For his part, Daley, 66, has blamed the media for focusing on the negative rather than the good works he’s done for the city. He launched his own YouTube channel last month to promote the city, unfiltered by the media.

“In Chicago, the press has to find always negative things. That’s how it is,” Daley told Tutu, a Nobel Peace Prize laureate.

Tutu stepped in as reporters pressed the mayor about taking flights on the corporate jet of Educap, a nonprofit company being investigated by the IRS and Congress. The mayor said he accepted flights “once or twice.”

City Hall is getting more unwanted attention at the trial of Al Sanchez, a Daley loyalist. The former streets and sanitation commissioner is charged with trying to hide the fact that city jobs were given only to political workers, including those belonging to his Hispanic Democratic Organization.

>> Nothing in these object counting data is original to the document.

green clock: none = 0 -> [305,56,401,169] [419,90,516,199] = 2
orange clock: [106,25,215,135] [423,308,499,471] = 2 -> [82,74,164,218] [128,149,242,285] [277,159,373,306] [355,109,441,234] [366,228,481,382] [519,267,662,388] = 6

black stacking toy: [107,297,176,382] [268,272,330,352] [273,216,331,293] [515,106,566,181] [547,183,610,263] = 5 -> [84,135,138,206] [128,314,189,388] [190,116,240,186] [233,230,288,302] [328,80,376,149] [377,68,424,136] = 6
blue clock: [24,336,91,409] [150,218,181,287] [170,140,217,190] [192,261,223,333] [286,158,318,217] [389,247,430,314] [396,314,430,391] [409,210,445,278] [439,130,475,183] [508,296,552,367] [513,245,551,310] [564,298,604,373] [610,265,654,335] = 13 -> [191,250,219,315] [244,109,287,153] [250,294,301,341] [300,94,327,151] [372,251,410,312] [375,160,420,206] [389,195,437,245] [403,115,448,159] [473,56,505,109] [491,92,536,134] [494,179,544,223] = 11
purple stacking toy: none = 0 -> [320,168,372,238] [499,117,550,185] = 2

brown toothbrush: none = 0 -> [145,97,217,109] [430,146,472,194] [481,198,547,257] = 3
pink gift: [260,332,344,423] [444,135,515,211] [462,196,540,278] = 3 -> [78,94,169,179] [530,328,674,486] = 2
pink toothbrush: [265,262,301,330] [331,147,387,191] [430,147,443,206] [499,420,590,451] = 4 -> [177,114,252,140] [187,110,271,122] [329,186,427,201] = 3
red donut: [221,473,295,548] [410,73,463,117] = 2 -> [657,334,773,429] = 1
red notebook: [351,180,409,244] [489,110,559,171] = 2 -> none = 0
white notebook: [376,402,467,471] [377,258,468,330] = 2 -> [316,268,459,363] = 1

A 1993 letter put into evidence at Sanchez’s trial said the organization’s “main purpose” was to keep Daley in office, according to news coverage of the trial. Daley, who was first elected in 1989, has not been charged with any wrongdoing.

Corruption scandals are nothing new for Chicago. Daley’s former patronage chief is already in prison for a 2006 fraud conviction, and political patronage was rampant in the 21 years Daley’s late father, Richard J. Daley, served as mayor.

“We already have the image of being corrupt and being a machine politics city, so that this is just confirmation that all that’s true, which everybody already knew, even New Yorkers,” said University of Illinois at Chicago political science professor Dick Simpson, a former alderman.

Until there is evidence that directly links Daley to illegal political patronage, City Hall scandals like this will continue to roll off of him, Simpson said.

“It’s like a bad storm passing because tomorrow everybody’s attention will be on something else,” he said.

But Daley’s problems extend beyond his political image. Street violence is claiming the lives of Chicago Public School students; 28 of them have been killed so far this academic year, already two more than the number slain last year.

The uptick in violent crime is just one of the knocks against the police chief Daley brought to clean up a department embarrassed by a string of brutality cases.

Daley and police Superintendent Jody Weis also have had to try to explain how a a 14-year-old boy was able to pose as an officer for hours in January, assisting in an arrest and even driving a squad car. And Weis got a stinging rebuke from a federal judge last week for initially defying a court order to release a list of names of officers with repeat complaints from civilians.

Daley has continued to support Weis publicly.

Like other cities, Chicago is swamped with budget troubles; it’s facing a deficit that officials say could be $200 million next year. The budget aldermen approved for this year already included layoffs, new fees and taxes and leasing city assets to raise money.

The city’s tough financial times risk dampening local support for the city’s Olympic bid.

“People are going to be asking whether we can really afford to host the Olympics,” said Chicago Alderman Joe Moore.

The International Olympic Committee will be in town for a site visit next month before picking a host for the 2016 games in October. Chicago is a finalist along with Tokyo, Madrid and Rio de Janeiro.

The city’s prospects for success came into question after a recent leadership change at the U.S. Olympic Committee. The USOC’s chief executive was ousted in a surprise management shakeup, and the IOC likes stability.

But Lori Healy, president of the Chicago 2016 organizing committee and Daley’s former chief of staff, said changes at the USOC should have no impact on the bid.

“Everything’s relative, and I think Chicago is an incredibly stable town from a long term perspective. You’re not mayor for 20 years because you’re doing things wrong,” she said.